──────── Record set
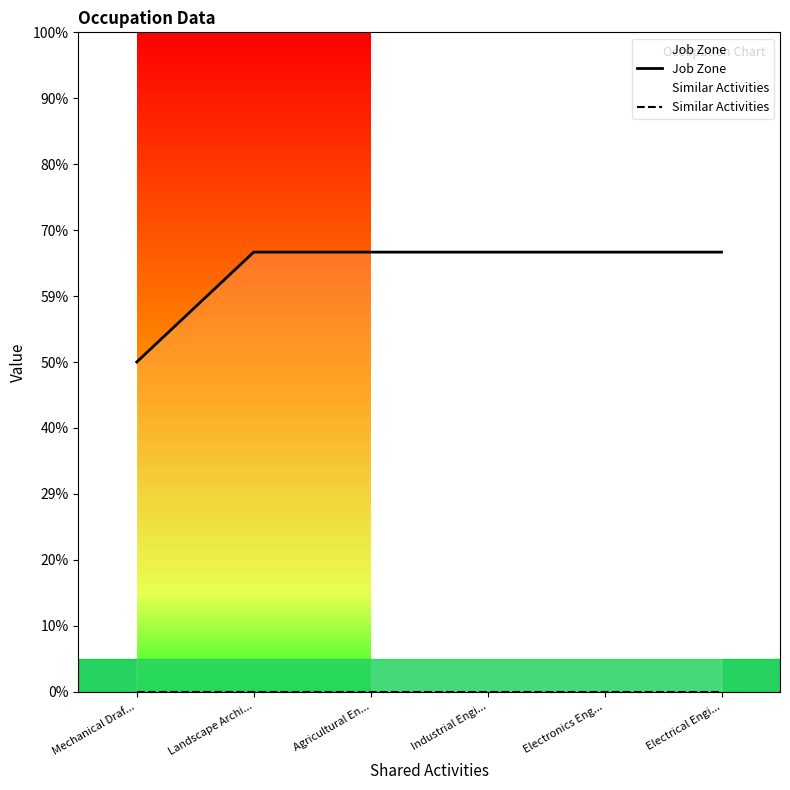

What is the difference between the highest and lowest values at Electrical Engi...?

4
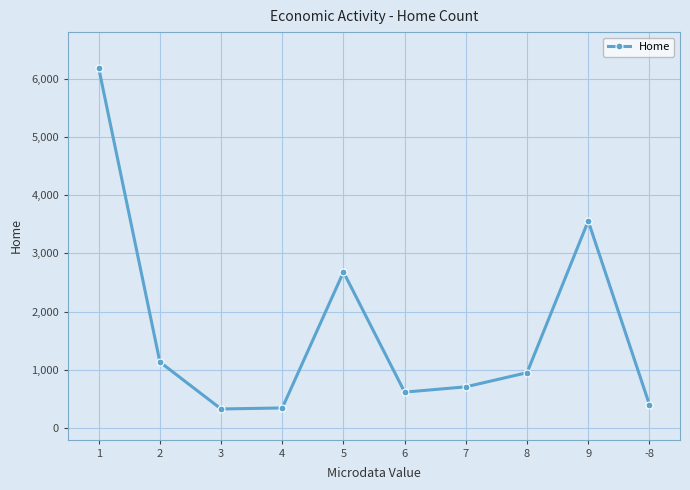

Does the chart display data point markers on the line(s)?

Yes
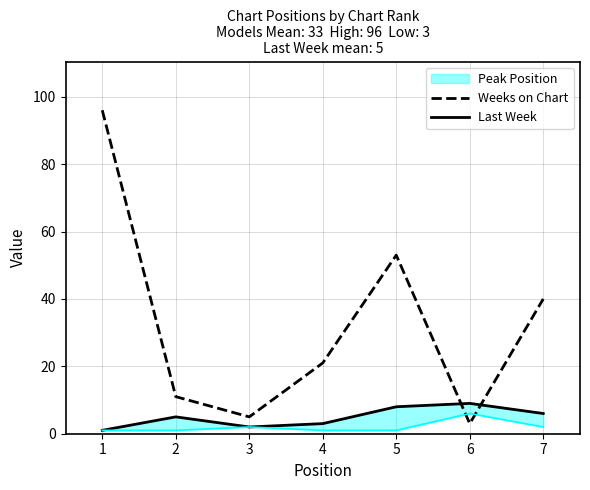

True or false: Weeks on Chart has a value of 3 at 6.

True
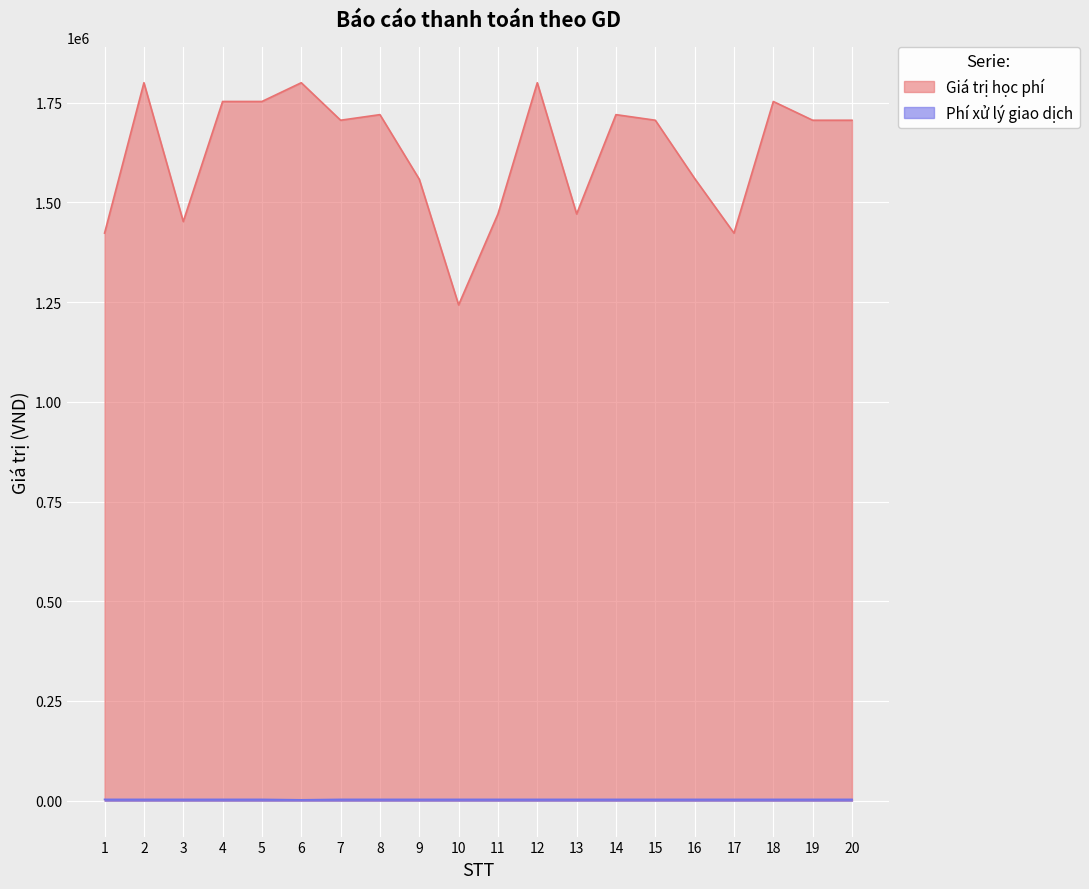

Does the chart display data point markers on the line(s)?

No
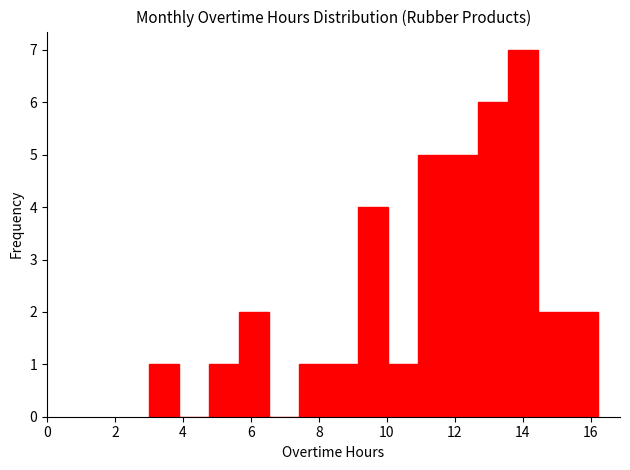

Reading left to right, list every bar in this chart as the range it spans on the x-axis followed by its height. Neither the bar edges nor the heights are printed on the chart, so give them approximately, as read against the axes.

3.00 to 3.88: 1
3.88 to 4.76: 0
4.76 to 5.64: 1
5.64 to 6.52: 2
6.52 to 7.40: 0
7.40 to 8.28: 1
8.28 to 9.16: 1
9.16 to 10.04: 4
10.04 to 10.92: 1
10.92 to 11.80: 5
11.80 to 12.68: 5
12.68 to 13.56: 6
13.56 to 14.44: 7
14.44 to 15.32: 2
15.32 to 16.20: 2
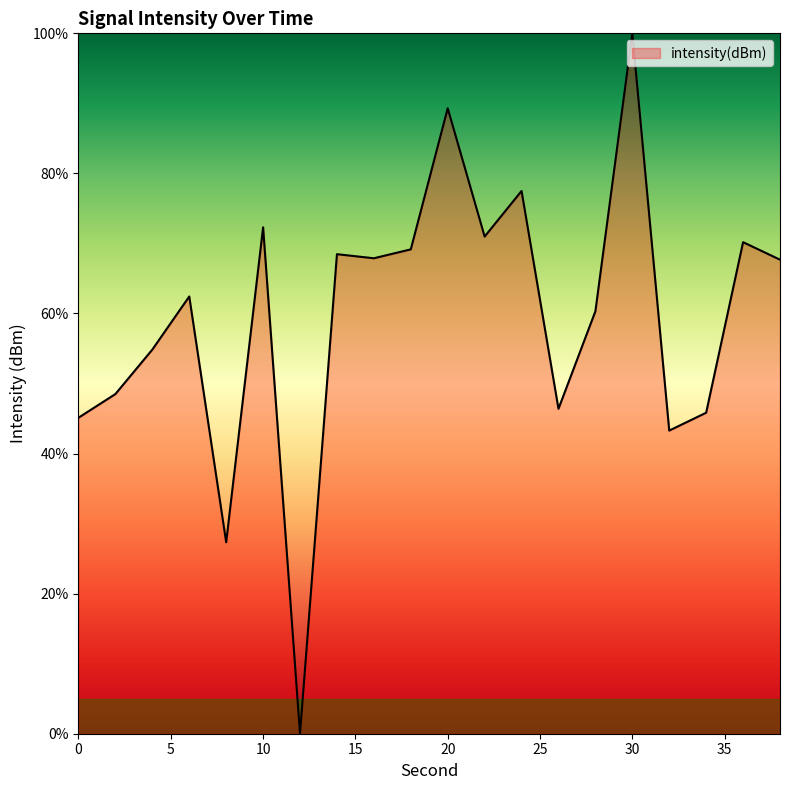

True or false: there are more than 1 points higher than both neighbors.

True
────────────────
List every line of the records that contains the word "True".

_Solution for this exercise_.
True or false: Weeks on Chart has a value of 3 at 6.
True
True or false: there are more than 1 points higher than both neighbors.
True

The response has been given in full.